Save up for a built tranny. Until then, run it till it blows. I've seen plenty of blown 020's from 2l 16v motors in rabbits and such, so it's one of those things that could happen anyways. Friends mk2 1.8t ate 2nd gear with 180hp. Car can be driven with 250, but you won't be able to beat on it. Save up so you can drive with peace of mind http://****************.com/smile/emthup.gif .


----------



## kompressorgolf (Dec 6, 2005)

GRANTED, its a ****ty 90mm 020, im runnin a 16VT on 5 lbs boost. she loves munching CV's, ive done four, two per side, but the FF code diesel 020 is doing okay, im unsure of power output, but the little bastard moves!


----------



## illi (Mar 25, 2001)

*Re: (kompressorgolf)*

i'm starting to hear some noise but i think its just an axle


----------



## ValveCoverGasket (Mar 20, 2002)

*Re: (kompressorgolf)*


_Quote, originally posted by *kompressorgolf* »_GRANTED, its a ****ty 90mm 020, im runnin a 16VT on 5 lbs boost. she loves munching CV's, ive done four, two per side, but the FF code diesel 020 is doing okay, im unsure of power output, but the little bastard moves!








hard to imagine it breaking anything at 5psi


----------

== DIRECTIVE A ==
Convert everything from the start of the rows down to the line containing "state / province: Arizona" into a numbered list, skipping blank lines and leaving out the pictures.
The forum thread and the rows have no connection to each other.

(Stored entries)
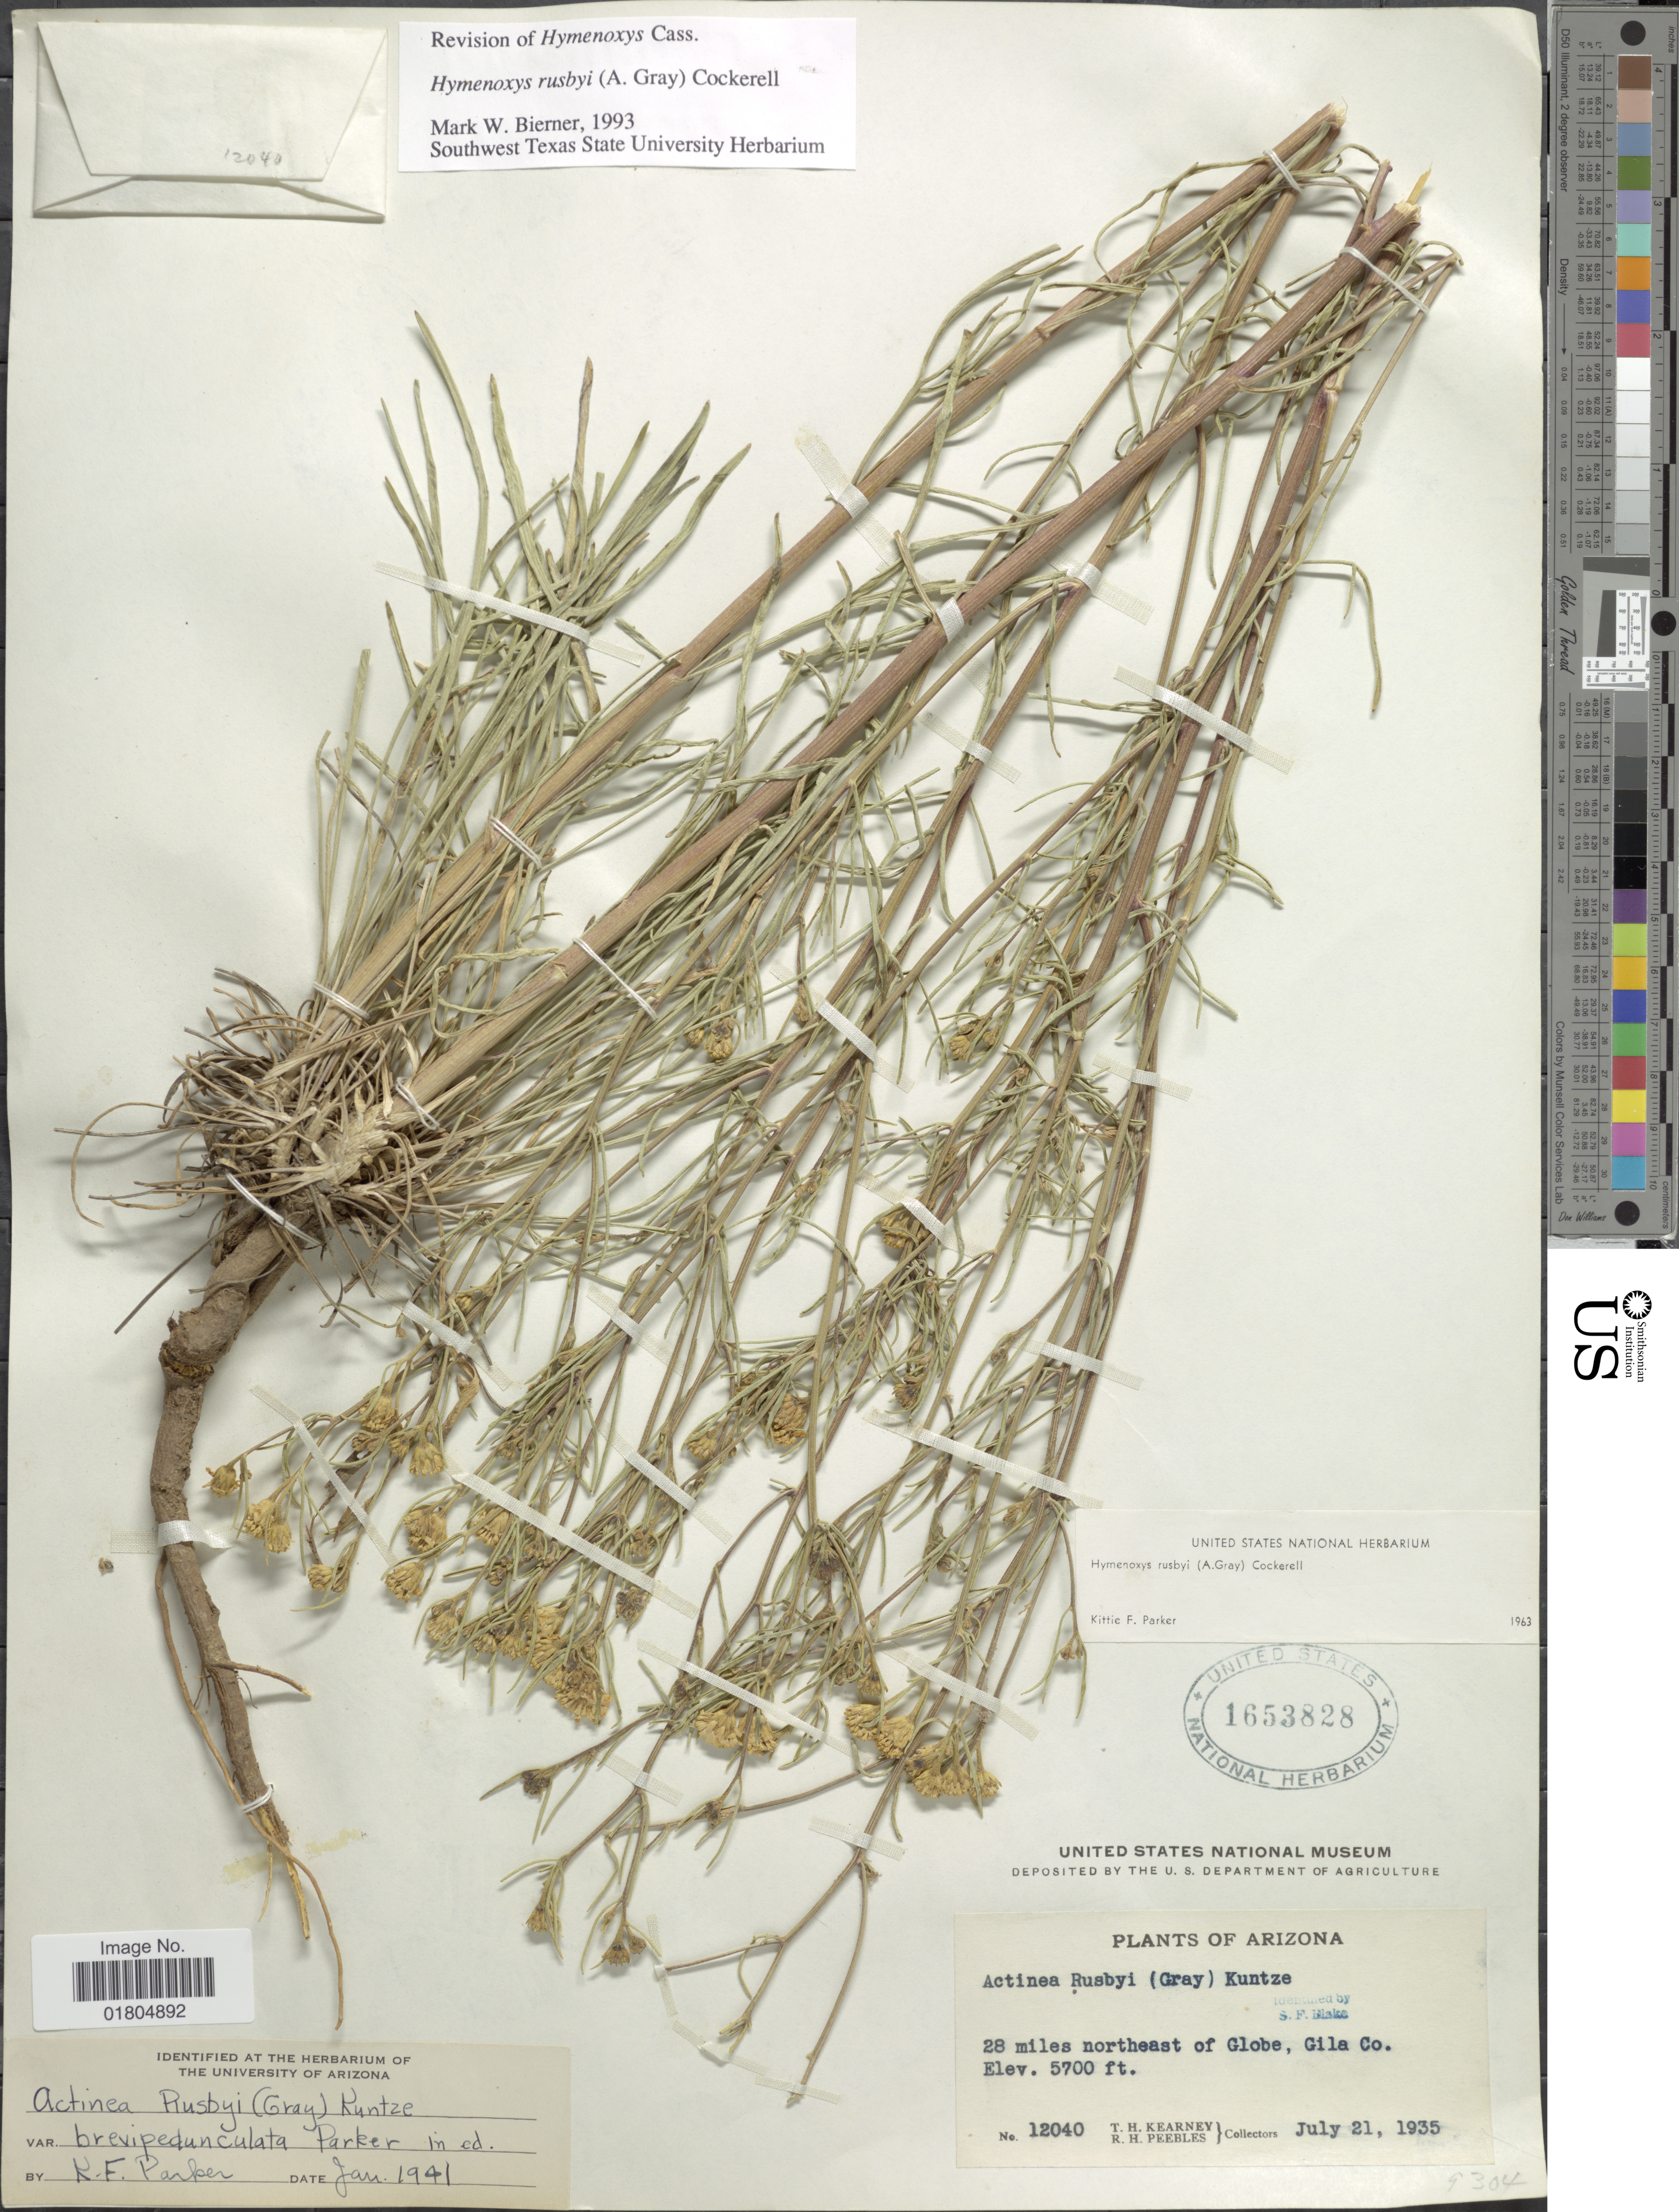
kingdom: Plantae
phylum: Tracheophyta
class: Magnoliopsida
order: Asterales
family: Asteraceae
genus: Hymenoxys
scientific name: Hymenoxys rusbyi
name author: (A. Gray) Cockerell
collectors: T. H. Kearney & R. H. Peebles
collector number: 12040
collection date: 1935-07-21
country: United States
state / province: Arizona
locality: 28 miles northeast of Globe, Gila Co.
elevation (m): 1737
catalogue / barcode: US 1653828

== DIRECTIVE B ==
Output the passage of the forum thread from "## kompressorgolf (Dec" down to "(Mar 25, 2001)", word for word.

== EXPECTED ANSWER A ==
1. kingdom: Plantae
2. phylum: Tracheophyta
3. class: Magnoliopsida
4. order: Asterales
5. family: Asteraceae
6. genus: Hymenoxys
7. scientific name: Hymenoxys rusbyi
8. name author: (A. Gray) Cockerell
9. collectors: T. H. Kearney & R. H. Peebles
10. collector number: 12040
11. collection date: 1935-07-21
12. country: United States
13. state / province: Arizona

== EXPECTED ANSWER B ==
## kompressorgolf (Dec 6, 2005)

GRANTED, its a ****ty 90mm 020, im runnin a 16VT on 5 lbs boost. she loves munching CV's, ive done four, two per side, but the FF code diesel 020 is doing okay, im unsure of power output, but the little bastard moves!


----------



## illi (Mar 25, 2001)